READING TEXT =>
I think it a good prayer, but no one lives in this world without being mistreated.
I guess I should add to my prayer that she learn how to respond to this mistreatment.
This is the real key to the productive Christian life.
Extending forgiveness is the first thought of a Christian who as been mistreated.
When someone does us wrong, we need to pardon the offense and let go of anger and bitterness that is often directed toward the offender.
The Scripture teaches that the foundation of this forgiveness is found in God’s approach to us.
Is there a sin or a wrong that God has not forgiven in our lives?
Is He always willing to restore close fellowship with Him?
Most of us recognize that anger at someone without due cause is just flat out wrong.
A few days ago, Roger Stephens let his anger get the best of him.
The 61-year old Atlanta area man slapped a crying 2 year-old at a Stone Mountain, GA Wal-Mart.
He warned the little girl’s mother, “If you don’t shut that baby up, I will shut her up for you.”
The baby continued to cry, and Stephens slapped the girl four or five times.
He then told the mother, “See, I told you I would shut her up!”
He is now charged with felony cruelty to children.
That kind of anger is uncalled for and must be handled by authorities.
However, some people believe that they are justified in their anger.
They hold grudges for entire lifetimes for clear and real wrongs committed against them.
Some children are abused, grow up to be adults, and seethe over what has happened to them.
They want in the worse way to see their abuser get what’s coming to him.
As Christians, we must cultivate a spirit of forgiveness.
It is a spirit that responds from the foundational truth of God’s forgiveness for us.
How has God treated us?
How shall we treat others?
It really is this simple.
While unbelievers do not have the spiritual inclination to forgive (they don’t understand what Christ has done for them) nor the spiritual strength (grace) to forgive, we have both.
Christ addressed the issue of forgiving others while teaching His disciples about half way through His earthly ministry.

GIVEN REQUEST 1 =>
Return each line of the records that contains the word "italic".

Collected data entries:
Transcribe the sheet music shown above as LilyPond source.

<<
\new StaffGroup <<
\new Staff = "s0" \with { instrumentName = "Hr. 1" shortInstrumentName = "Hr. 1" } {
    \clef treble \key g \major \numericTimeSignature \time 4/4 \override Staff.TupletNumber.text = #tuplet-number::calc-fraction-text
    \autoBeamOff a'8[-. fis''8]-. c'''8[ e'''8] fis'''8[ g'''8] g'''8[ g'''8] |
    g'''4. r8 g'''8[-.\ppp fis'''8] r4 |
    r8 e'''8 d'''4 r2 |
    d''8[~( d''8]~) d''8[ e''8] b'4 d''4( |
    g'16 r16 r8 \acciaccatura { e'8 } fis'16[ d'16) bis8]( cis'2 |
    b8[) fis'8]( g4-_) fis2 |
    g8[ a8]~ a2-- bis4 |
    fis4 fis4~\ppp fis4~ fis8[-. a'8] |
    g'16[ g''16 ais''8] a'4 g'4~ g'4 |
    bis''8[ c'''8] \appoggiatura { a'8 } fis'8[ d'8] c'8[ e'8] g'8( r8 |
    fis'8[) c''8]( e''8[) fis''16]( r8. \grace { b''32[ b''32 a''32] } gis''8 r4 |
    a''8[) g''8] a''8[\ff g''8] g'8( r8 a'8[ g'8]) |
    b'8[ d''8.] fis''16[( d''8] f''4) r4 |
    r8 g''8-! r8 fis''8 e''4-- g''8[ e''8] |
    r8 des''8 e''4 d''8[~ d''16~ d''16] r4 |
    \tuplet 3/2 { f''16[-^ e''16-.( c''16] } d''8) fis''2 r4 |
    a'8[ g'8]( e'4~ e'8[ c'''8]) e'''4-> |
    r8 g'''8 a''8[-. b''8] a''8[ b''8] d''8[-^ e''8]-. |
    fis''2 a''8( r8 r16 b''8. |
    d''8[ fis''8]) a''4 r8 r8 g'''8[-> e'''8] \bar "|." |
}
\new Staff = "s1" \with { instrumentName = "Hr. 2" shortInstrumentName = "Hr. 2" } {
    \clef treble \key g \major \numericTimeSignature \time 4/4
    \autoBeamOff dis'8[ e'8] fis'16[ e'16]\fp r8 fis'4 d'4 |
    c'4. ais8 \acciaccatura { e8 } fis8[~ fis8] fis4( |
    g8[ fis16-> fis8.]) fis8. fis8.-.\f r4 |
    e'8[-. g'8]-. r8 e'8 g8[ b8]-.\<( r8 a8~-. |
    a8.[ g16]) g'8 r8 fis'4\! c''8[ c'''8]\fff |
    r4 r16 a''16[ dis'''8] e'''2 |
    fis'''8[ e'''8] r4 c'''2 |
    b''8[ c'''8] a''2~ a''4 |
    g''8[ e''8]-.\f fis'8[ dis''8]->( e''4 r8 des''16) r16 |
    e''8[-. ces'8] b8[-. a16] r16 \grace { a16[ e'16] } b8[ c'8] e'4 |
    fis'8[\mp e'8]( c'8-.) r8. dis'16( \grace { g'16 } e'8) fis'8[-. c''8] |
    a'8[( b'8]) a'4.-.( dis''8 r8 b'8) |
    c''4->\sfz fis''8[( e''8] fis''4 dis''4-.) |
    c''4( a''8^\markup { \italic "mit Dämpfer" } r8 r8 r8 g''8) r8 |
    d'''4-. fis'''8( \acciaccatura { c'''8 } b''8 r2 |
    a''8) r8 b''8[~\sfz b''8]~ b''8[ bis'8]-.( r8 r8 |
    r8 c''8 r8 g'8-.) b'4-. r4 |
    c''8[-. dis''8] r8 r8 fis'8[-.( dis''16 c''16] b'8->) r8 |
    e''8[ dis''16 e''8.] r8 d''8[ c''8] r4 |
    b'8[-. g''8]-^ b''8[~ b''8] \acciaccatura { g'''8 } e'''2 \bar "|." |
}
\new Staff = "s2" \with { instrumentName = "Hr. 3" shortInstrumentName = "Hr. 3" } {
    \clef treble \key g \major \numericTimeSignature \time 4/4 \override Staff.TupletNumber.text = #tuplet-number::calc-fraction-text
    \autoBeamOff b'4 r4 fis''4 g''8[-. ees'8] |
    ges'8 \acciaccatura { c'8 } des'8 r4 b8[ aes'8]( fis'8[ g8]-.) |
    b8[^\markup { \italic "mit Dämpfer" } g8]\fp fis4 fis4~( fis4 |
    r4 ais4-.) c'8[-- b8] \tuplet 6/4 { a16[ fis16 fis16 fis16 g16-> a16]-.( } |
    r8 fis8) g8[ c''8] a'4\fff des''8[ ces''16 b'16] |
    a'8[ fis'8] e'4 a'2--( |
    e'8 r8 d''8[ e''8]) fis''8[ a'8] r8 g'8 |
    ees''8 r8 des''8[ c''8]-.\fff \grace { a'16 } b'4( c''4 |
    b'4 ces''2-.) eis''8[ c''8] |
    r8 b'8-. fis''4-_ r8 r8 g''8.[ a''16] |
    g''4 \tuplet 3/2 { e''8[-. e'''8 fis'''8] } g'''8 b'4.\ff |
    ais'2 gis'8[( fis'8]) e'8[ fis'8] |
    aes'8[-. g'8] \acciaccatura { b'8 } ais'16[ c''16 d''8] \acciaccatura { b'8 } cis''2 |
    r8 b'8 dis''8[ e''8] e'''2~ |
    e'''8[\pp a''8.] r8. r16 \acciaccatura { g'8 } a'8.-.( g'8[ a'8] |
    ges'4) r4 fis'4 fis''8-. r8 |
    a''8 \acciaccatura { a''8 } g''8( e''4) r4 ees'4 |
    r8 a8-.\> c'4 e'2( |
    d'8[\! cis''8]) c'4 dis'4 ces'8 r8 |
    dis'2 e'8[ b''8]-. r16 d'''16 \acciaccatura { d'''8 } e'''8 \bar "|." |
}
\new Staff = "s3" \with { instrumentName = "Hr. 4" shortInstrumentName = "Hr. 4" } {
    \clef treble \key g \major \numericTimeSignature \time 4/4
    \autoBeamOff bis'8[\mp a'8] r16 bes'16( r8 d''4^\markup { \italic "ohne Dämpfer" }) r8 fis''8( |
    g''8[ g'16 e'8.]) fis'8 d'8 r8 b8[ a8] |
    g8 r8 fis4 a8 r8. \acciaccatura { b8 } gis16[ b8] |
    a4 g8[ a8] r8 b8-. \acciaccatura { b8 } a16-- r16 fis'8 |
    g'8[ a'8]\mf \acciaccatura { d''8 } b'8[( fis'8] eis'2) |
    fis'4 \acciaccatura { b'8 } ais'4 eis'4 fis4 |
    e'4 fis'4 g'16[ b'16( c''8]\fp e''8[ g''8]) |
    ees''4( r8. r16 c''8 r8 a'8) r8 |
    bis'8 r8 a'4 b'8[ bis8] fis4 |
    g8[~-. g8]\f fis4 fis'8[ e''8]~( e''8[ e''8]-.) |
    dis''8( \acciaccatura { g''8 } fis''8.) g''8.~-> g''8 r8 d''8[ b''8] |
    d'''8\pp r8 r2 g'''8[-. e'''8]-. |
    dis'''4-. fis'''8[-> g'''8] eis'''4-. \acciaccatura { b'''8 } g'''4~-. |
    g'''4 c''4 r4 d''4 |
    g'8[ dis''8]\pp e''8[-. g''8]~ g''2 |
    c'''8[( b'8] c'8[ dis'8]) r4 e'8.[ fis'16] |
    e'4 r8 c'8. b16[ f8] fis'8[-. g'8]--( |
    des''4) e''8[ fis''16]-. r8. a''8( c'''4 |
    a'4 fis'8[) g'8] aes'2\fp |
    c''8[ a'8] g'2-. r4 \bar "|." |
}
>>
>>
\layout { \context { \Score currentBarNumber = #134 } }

GIVEN REQUEST 2 =>
List every sentence in the text on forgiveness that ends with a question mark.

COMPLETE OUTPUT 1 =>
    c''4( a''8^\markup { \italic "mit Dämpfer" } r8 r8 r8 g''8) r8 |
    b8[^\markup { \italic "mit Dämpfer" } g8]\fp fis4 fis4~( fis4 |
    \autoBeamOff bis'8[\mp a'8] r16 bes'16( r8 d''4^\markup { \italic "ohne Dämpfer" }) r8 fis''8( |

COMPLETE OUTPUT 2 =>
Is there a sin or a wrong that God has not forgiven in our lives?
Is He always willing to restore close fellowship with Him?
How has God treated us?
How shall we treat others?